The S21F is temperature controlled. Normal handling does not become painful with it. Interestingly, after reaching the maximum of about 50 degrees, the temperature at the lamp head drops again, to about 44-46 degrees. This is achieved by a significant reduction in luminous flux.

The thermal images were taken in the period of about 4 minutes, with the lamp (original LEDs) on Turbo. In general, it can be said that it gets warm very quickly, especially on Turbo, this becomes noticeable after a few seconds when the lamp is completely cooled down.

The S21F has a buck driver with integrated charging circuit, which can provide a constant current until the LED Vf is reached. In the runtime diagram shown below, the lamp was cooled as best as possible to represent the absolute ideal case.

The driver holds the maximum luminous flux for a relatively long time, then drops a bit to hold the current until Vf is reached. Only then does the driver switch to classic linear control. (With turbo, of course, this happens much faster than with a low light level). When a too low (load) voltage is reached, the side switch lights up red and the lamp starts flashing about every 30 sec, which is clearly visible in the diagram.

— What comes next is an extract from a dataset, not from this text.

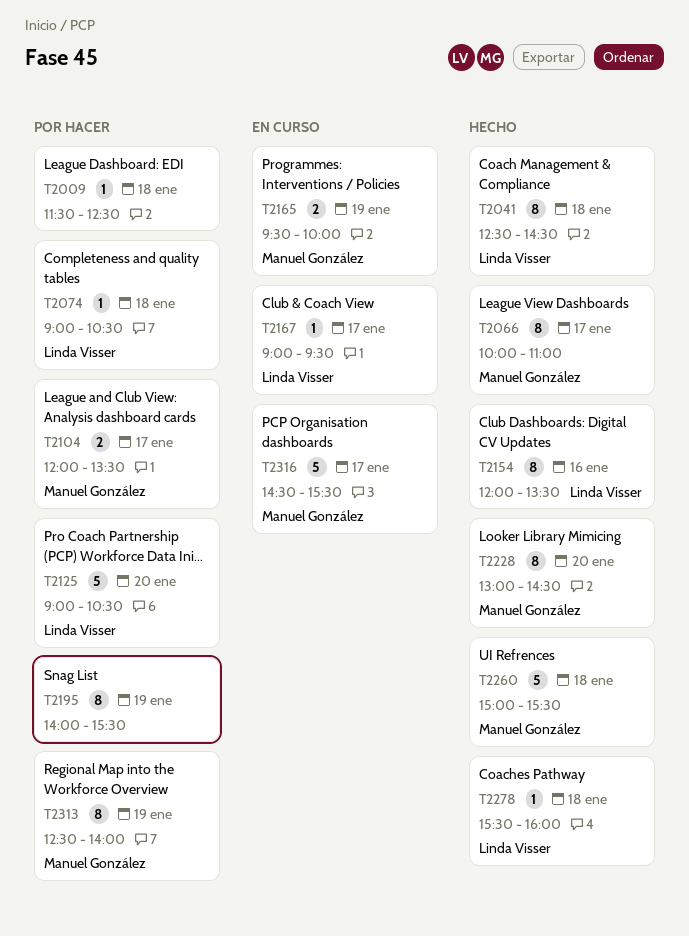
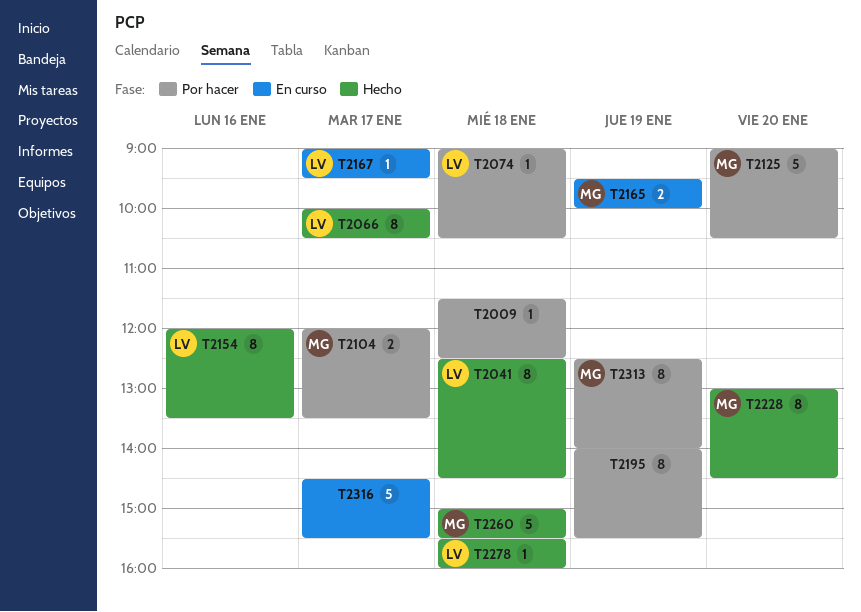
T2066, owner: Manuel González -> Linda Visser
T2066, ends: 11:00 -> 10:30
T2125, owner: Linda Visser -> Manuel González
T2316, owner: Manuel González -> none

When the voltage is too low (about 2.8-2.9 V), the lamp finally switches off. It can be turned on again after that, at lower luminous flux, where it drops extremely fast and it turns off again quickly, as seen in the diagram. A solid approach nonetheless, as you are not simply left in the dark, but have some remaining operating time.

Unattractive: when removing the LED board, I noticed the following…

Was now in operation no problem, because the heat transfer was absolutely given, but the burrs on the LED board could massively worsen the heat transfer from board to host. By applying plenty of thermal paste, this problem was not relevant in everyday use, although the long-term durability (drying out of the thermal paste) then plays a particularly important role…


Here are some beamshots from my last vacation. In this Lost Place the flooded light image is clearly visible, although there is no throw visible.

For someone who needs light at close range, this is absolutely usable. This light is also good for photography, especially since there is no PWM even on lower brightness settings.


Is the headline exaggerated? Yes and No. Yes because there are of course similar lamps with a similar concept and also extremely good light quality. No but also because it becomes one of my lights most used, because I just need light almost only in the near vicinity.

It’s relatively compact, offers good battery life thanks to the 21700, and provides good constant current control thanks to the buck driver, and I really like the simple UI without many settings or special hidden modes.

Considering the price of about 35 € incl. shipping to D an absolutely recommendable lamp, if a flooded light image is important. For about 5 € you can order 4 lenses to change the light image.


  • very good price-performance ratio
  • impressive light quality
  • tint ramping
  • USB-C charging with 2 A
  • very good control incl. temperature monitoring


  • simple UI without many setting options
  • no aux LED
  • extremely fluid light pattern


  • much too bright moonlight
  • switch not very good tactile
  • slow ramping speed
  • burrs on bottom side of LED board (-> possibly long term heat problems)

I hope you enjoyed the review! :slightly_smiling_face:

Many greetings, Dominik

4 Thanks

Thank you…this is an excellent review and I am enjoying my S21F! I’ve been trying out the different lenses just today and have settled on the 30 degree beaded, as it’s a good compromise between 60 and 10 (which is what came in the pack from Convoy AE store and the 60 the unit shipped with originally).

Slightly off topic, but are those tank traps in one of your photos btw? May I ask what country you are in? The area I grew up in the UK had a lot of tank traps and pillboxes so it was interesting to see, especially illuminated like that.